Many doctors only have time to read the abstract of a study.
As news and media outlets compete for views, they can sometimes exaggerate headlines and content to lure the reader in.
Although many believe scientific journals to be some of the most reliable sources of information, they are not immune to the desire to be read and shared.
A recent study set out to assess how much "spin" authors used in the abstracts of research papers published in psychology and psychiatry journals.
They chose to look at abstracts because they summarize the entire paper, and doctors often use them to help inform medical decisions.
What is spin?
In this study, the authors outline their definition of spin as follows:
"[T]he use of specific reporting strategies, from whatever motive, to highlight that the experimental treatment is beneficial, despite a statistically nonsignificant difference for the primary outcome, or to distract the reader from statistically nonsignificant results."
The authors published their findings in the journal BMJ Evidence Based Medicine. They looked at papers from the top six psychiatry and psychology journals from 2012–2017.
The journals included JAMA Psychiatry, the American Journal of Psychiatry, and the British Journal of Psychiatry.

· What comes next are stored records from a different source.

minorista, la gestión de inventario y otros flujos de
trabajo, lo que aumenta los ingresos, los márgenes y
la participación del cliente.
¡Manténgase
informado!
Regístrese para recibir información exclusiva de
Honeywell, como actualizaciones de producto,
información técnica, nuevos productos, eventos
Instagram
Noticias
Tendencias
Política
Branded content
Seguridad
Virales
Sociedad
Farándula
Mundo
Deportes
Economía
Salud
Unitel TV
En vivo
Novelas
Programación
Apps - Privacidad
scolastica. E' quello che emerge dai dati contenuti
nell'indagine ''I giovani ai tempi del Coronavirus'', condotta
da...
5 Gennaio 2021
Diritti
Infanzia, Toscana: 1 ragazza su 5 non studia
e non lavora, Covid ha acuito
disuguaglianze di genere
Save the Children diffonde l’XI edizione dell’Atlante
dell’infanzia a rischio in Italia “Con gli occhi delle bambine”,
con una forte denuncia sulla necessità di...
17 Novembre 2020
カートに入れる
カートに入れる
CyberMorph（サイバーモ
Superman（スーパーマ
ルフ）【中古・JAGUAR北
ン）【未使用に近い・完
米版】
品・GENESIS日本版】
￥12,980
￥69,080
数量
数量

Specifically, the researchers focused on randomized controlled trials with "nonsignificant primary endpoints." The primary endpoint of a study is the main result of the study, and "nonsignificant" in this context means that, statistically, the team did not find enough evidence to back up their theory.
Spin comes in many forms, including:
- selectively reporting outcomes, wherein the authors only mention certain results
- P-hacking, wherein researchers run a series of statistical tests but only publish the figures from tests that produce significant results
- inappropriate or misleading use of statistical measures
How common is spin?
In total, they analyzed the abstracts of 116 papers. Of these, 56% showed evidence of spin. This included spin in 2% of titles, 21% of the results sections of the abstract, and 49% in the conclusion sections of the abstract. In 15% of the papers, spin was present in both the results and conclusion sections of the abstracts.

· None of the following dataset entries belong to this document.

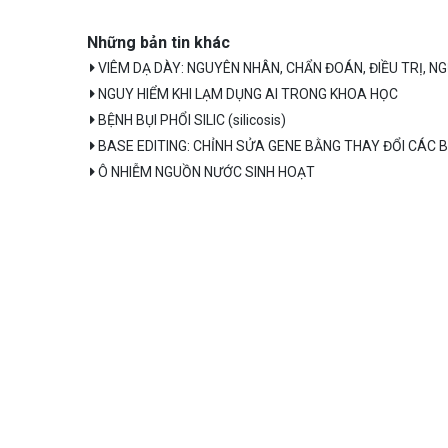
Những bản tin khác
VIÊM DẠ DÀY: NGUYÊN NHÂN, CHẨN ĐOÁN, ĐIỀU TRỊ, 
NGUY HIỂM KHI LẠM DỤNG AI TRONG KHOA HỌC
BỆNH BỤI PHỔI SILIC (silicosis)
BASE EDITING: CHỈNH SỬA GENE BẰNG THAY ĐỔI CÁC B
Ô NHIỄM NGUỒN NƯỚC SINH HOẠT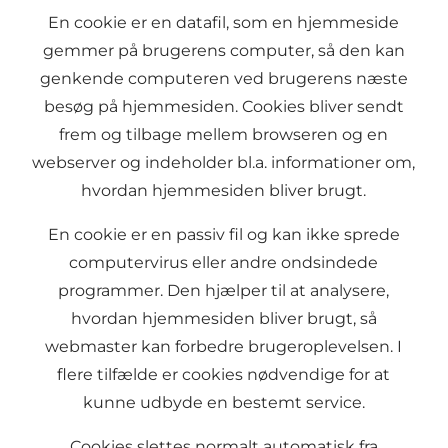
En cookie er en datafil, som en hjemmeside
gemmer på brugerens computer, så den kan
genkende computeren ved brugerens næste
besøg på hjemmesiden. Cookies bliver sendt
frem og tilbage mellem browseren og en
webserver og indeholder bl.a. informationer om,
hvordan hjemmesiden bliver brugt.
En cookie er en passiv fil og kan ikke sprede
computervirus eller andre ondsindede
programmer. Den hjælper til at analysere,
hvordan hjemmesiden bliver brugt, så
webmaster kan forbedre brugeroplevelsen. I
flere tilfælde er cookies nødvendige for at
kunne udbyde en bestemt service.
Cookies slettes normalt automatisk fra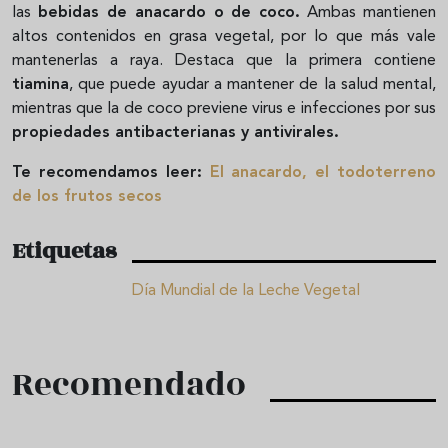
las
bebidas de anacardo o de coco.
Ambas mantienen
altos contenidos en grasa vegetal, por lo que más vale
mantenerlas a raya. Destaca que la primera contiene
tiamina
, que puede ayudar a mantener de la salud mental,
mientras que la de coco previene virus e infecciones por sus
propiedades antibacterianas y antivirales.
Te recomendamos leer:
El anacardo, el todoterreno
de los frutos secos
Etiquetas
Día Mundial de la Leche Vegetal
Recomendado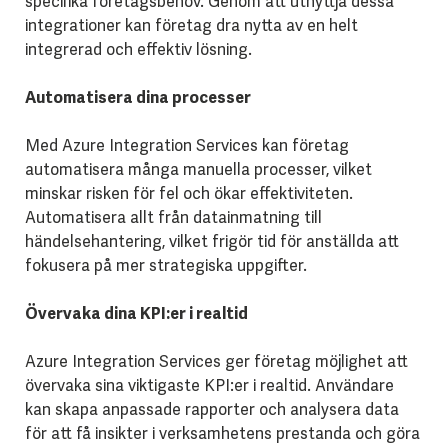
specifika företagsbehov. Genom att utnyttja dessa
integrationer kan företag dra nytta av en helt
integrerad och effektiv lösning.
Automatisera dina processer
Med Azure Integration Services kan företag
automatisera många manuella processer, vilket
minskar risken för fel och ökar effektiviteten.
Automatisera allt från datainmatning till
händelsehantering, vilket frigör tid för anställda att
fokusera på mer strategiska uppgifter.
Övervaka dina KPI:er i realtid
Azure Integration Services ger företag möjlighet att
övervaka sina viktigaste KPI:er i realtid. Användare
kan skapa anpassade rapporter och analysera data
för att få insikter i verksamhetens prestanda och göra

The researchers also investigated if industry funding was associated with spin. Perhaps surprisingly, they found no evidence that having financial backing from industry increased the likelihood of spin.

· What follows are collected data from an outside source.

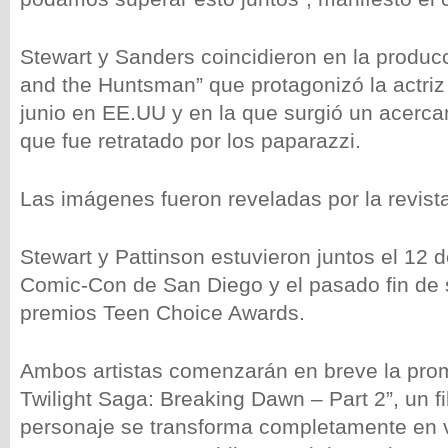
Stewart y Sanders coincidieron en la produ
and the Huntsman” que protagonizó la actriz
junio en EE.UU y en la que surgió un acerc
que fue retratado por los paparazzi.
Las imágenes fueron reveladas por la revis
Stewart y Pattinson estuvieron juntos el 12 de
Comic-Con de San Diego y el pasado fin de
premios Teen Choice Awards.
Ambos artistas comenzarán en breve la pro
Twilight Saga: Breaking Dawn – Part 2”, un f
personaje se transforma completamente en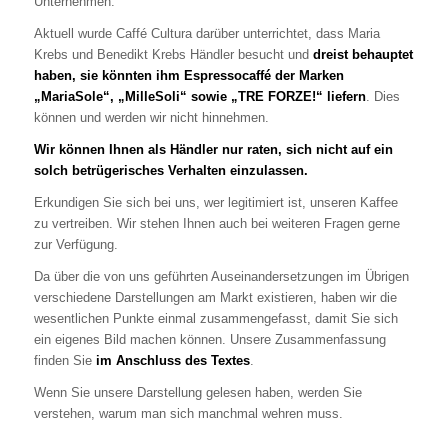
Unternehmen.
Aktuell wurde Caffé Cultura darüber unterrichtet, dass Maria
Krebs und Benedikt Krebs Händler besucht und
dreist behauptet
haben, sie könnten ihm Espressocaffé der Marken
„MariaSole“, „MilleSoli“ sowie „TRE FORZE!“ liefern
. Dies
können und werden wir nicht hinnehmen.
Wir können Ihnen als Händler nur raten, sich nicht auf ein
solch betrügerisches Verhalten einzulassen.
Erkundigen Sie sich bei uns, wer legitimiert ist, unseren Kaffee
zu vertreiben. Wir stehen Ihnen auch bei weiteren Fragen gerne
zur Verfügung.
Da über die von uns geführten Auseinandersetzungen im Übrigen
verschiedene Darstellungen am Markt existieren, haben wir die
wesentlichen Punkte einmal zusammengefasst, damit Sie sich
ein eigenes Bild machen können. Unsere Zusammenfassung
finden Sie
im Anschluss des Textes
.
Wenn Sie unsere Darstellung gelesen haben, werden Sie
verstehen, warum man sich manchmal wehren muss.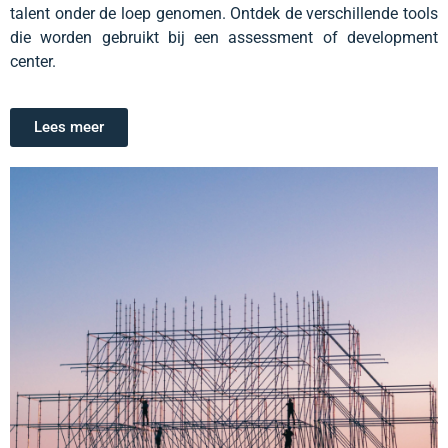
talent onder de loep genomen. Ontdek de verschillende tools
die worden gebruikt bij een assessment of development
center.
Lees meer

The findings are concerning. Although spin in news media in general is worrying in itself, doctors use research papers to help steer clinical decisions. As the authors write:
"Researchers have an ethical obligation to honestly and clearly report the results of their research." However, in the abstract section, authors can pick and choose the details that they include. The authors of the current study have concerns about what this might mean for doctors:
"Adding spin to the abstract of an article may mislead physicians who are attempting to draw conclusions about a treatment for patients. Most physicians read only the article abstract the majority of the time."
Although researchers have not investigated the effects of spin in great depth, the authors point to one study that hammers home their point.
In it, scientists collected abstracts from the field of cancer research. All were randomized controlled trials with a statistically nonsignificant primary outcome. All abstracts included spin.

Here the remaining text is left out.